▶ _Tasks to perform_:
(A) Decide whether each statement below agrees with the passage on bone morphogenetic proteins: (i) BMPs belong to the transforming growth factor-beta superfamily; (ii) the earlier nonsurgical techniques fully regenerated the lost periodontal tissue; (iii) Urist first reported the activity of BMPs in the 1980s. Answer yes or no for each statement, and quote the words from the passage that decide it.
(B) Reproduce word for word the part of the passage on bone morphogenetic proteins that opens with the words containing "BMPs are a group" and closes with "BMPs in periodontoloy.".
(C) Resume the passage on bone morphogenetic proteins, starting after its last sentence.

▶ _Passage for review_:
★ ★ ★

Bone morphogenetic proteins (BMPs), a family of signaling molecules, are considered to be a central factor present in the bone matrix. Originally discovered by Urist, they have been shown to affect a wide variety of cell types and processes beyond bone and osteogenesis. They are important morphogens in embryogenesis and development and also regulate the maintenance of adult tissue homeostasis. The loss of alveolar bone is a common consequence of periodontal disease. The regeneration of periodontal structures requires an environment consisting of cells, scaffold, and signaling molecules. The emergence of tissue engineering has enabled the mass production of BMPs, to be utilized refining the biomimetic scaffolds, thus facilitating an alternative to treatment approach in bone regeneration lost due to the disease process. This review discusses the critical data on the discovery of BMPs, its structure, mechanisms of action, and potential therapeutic application in periodontal regeneration.

Keywords: Bone; bone morphogenetic proteins; periodontal regeneration; periodontitis


How to cite this article:
Sharma H, Sharma A. Bone morphogenetic proteins: Revivifying periodontium. Indian J Multidiscip Dent 2019;9:58-63

How to cite this URL:
Sharma H, Sharma A. Bone morphogenetic proteins: Revivifying periodontium. Indian J Multidiscip Dent [serial online] 2019 [cited 2024 Mar 19];9:58-63. Available from: https://www.ijmdent.com/text.asp?2019/9/1/58/268987




  Introduction Top


Regeneration of the lost periodontal structures constitutes a complex process. It is regulated by the interaction between cells, hormones, growth factors, and extracellular matrices. Periodontitis is an chronic inflammatory disease, caused by a group of specific microorganisms, resulting in progressive destruction of the periodontium, including periodontal ligament and alveolar bone, and ultimately, leading to tooth mobility and tooth loss.[1]

Earlier introduced nonsurgical techniques were able to halt the disease progression; however; they were not able to regenerate the lost tissue completely.[2] Therefore, it became necessary to establish a new treatment along with the conventional nonsurgical modality for suppressing the further progression of periodontitis and helping in regeneration and repair of the lost periodontal tissue. This leads the researchers to develop various techniques utilizing autogenous bone grafts, allografts, xenografts, and various alloplasts.[3] However, these techniques also revealed limited success in periodontal regeneration. Therefore, various procedures were developed utilizing biological mediators and tissue engineering techniques. These techniques helped to isolate various growth factors including bone morphogenetic proteins (BMPs).[4]

BMPs are a group of multifunctional growth factors, belonging to transforming growth factor-beta (TGF-β) superfamily.[5] Dr. Marshall Urist first reported the activity of BMPs in the 1960s and considered them to be a central factor present in the bone matrix, responsible for de novo bone formation that could only be utilized after the 1980s when the purification and cloning techniques of human BMPs came into existence. BMPs have shown to play an important role in regulating the growth, differentiation, and apoptosis of various cell types, including osteoblasts, chondroblasts, neural cells, and epithelial cells, depending on the cellular microenvironment and the interaction with other regulatory factors.[6] Hence, this review is an attempt to summarize the characteristics and various applications of BMPs in periodontoloy.

★ ★ ★

▶ _Stored data entries_:

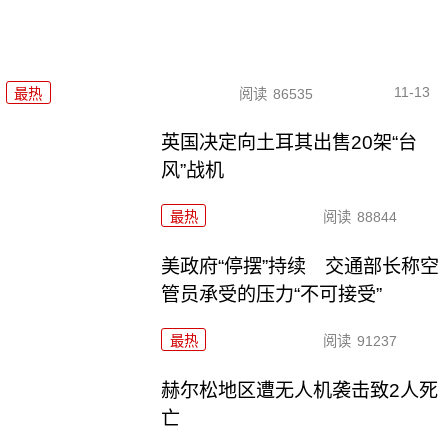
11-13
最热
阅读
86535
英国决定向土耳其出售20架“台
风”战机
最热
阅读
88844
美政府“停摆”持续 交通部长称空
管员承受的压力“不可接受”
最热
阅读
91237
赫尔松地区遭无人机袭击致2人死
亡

★ ★ ★

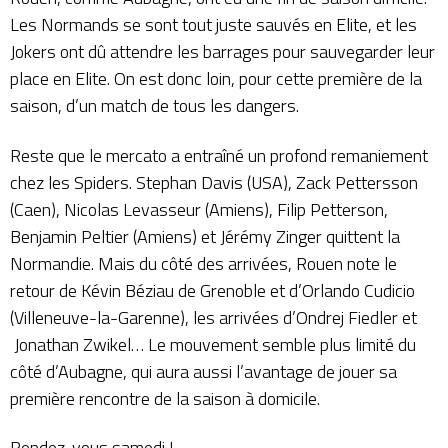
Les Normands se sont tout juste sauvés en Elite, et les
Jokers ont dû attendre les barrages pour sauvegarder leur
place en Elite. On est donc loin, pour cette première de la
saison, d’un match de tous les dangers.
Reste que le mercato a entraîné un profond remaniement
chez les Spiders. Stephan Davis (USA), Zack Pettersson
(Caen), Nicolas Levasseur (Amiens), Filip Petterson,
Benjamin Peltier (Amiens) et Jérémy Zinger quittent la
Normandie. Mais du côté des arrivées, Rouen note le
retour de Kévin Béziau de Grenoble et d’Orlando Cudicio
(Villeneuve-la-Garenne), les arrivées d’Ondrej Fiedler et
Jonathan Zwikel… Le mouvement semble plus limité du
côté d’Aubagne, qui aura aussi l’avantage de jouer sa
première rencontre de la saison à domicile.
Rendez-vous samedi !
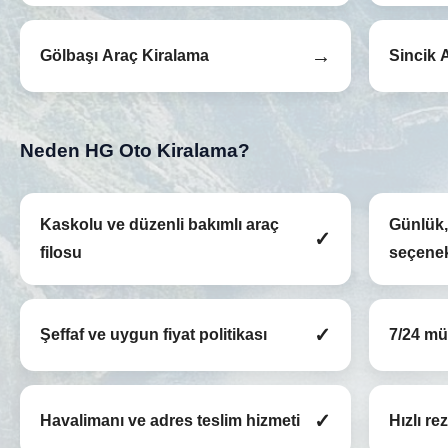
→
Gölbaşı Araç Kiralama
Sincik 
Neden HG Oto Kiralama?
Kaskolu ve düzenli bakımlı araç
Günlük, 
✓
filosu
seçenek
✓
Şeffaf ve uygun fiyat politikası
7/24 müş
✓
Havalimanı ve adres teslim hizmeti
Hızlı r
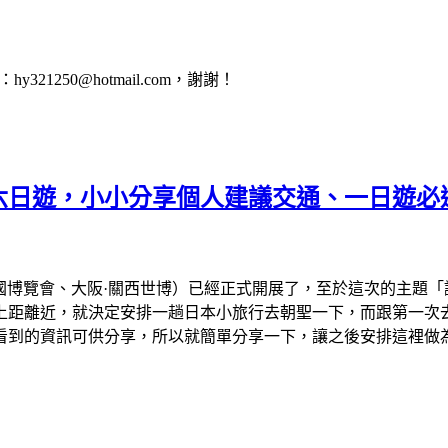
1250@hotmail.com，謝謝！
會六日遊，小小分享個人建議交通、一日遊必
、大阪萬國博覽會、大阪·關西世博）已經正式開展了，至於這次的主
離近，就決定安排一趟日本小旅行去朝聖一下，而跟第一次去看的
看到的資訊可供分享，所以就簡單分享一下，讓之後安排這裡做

★ ★ ★

▶ _Exercise results_:
(A)
(i) Yes: "belonging to transforming growth factor-beta (TGF-β) superfamily"
(ii) No: "they were not able to regenerate the lost tissue completely"
(iii) No: "Dr. Marshall Urist first reported the activity of BMPs in the 1960s"

(B)
BMPs are a group of multifunctional growth factors, belonging to transforming growth factor-beta (TGF-β) superfamily.[5] Dr. Marshall Urist first reported the activity of BMPs in the 1960s and considered them to be a central factor present in the bone matrix, responsible for de novo bone formation that could only be utilized after the 1980s when the purification and cloning techniques of human BMPs came into existence. BMPs have shown to play an important role in regulating the growth, differentiation, and apoptosis of various cell types, including osteoblasts, chondroblasts, neural cells, and epithelial cells, depending on the cellular microenvironment and the interaction with other regulatory factors.[6] Hence, this review is an attempt to summarize the characteristics and various applications of BMPs in periodontoloy.

(C)
History and development of bone morphogenetic proteins

The idea of isolation of morphogens from adult bones is based on the finding of Hippocrates (460BC–370BC).[7] Later in 1938, Levander[8] demonstrated that the mesenchymal tissue surrounding the graft is responsible for the regeneration of bone. Lacroix in 1945[9] named this substance as osteogenin. Urist et al. in 1965,[10] in the series of experiments, reported the formation of new bone and cartilage by autoinduction, into the ectopic sites, when the control samples of untreated decalcified bone were implanted, into the muscle pouches of rabbits and rats. This gave rise to a new hypothesis of bone formation by autoinduction, in which an inducing substance from within the inducer cell acts on an induced cell causing it to differentiate into either an osteoprogenitor cell or a chondroprogenitor cell. Urist named this bone inducing substance as, “BMP.”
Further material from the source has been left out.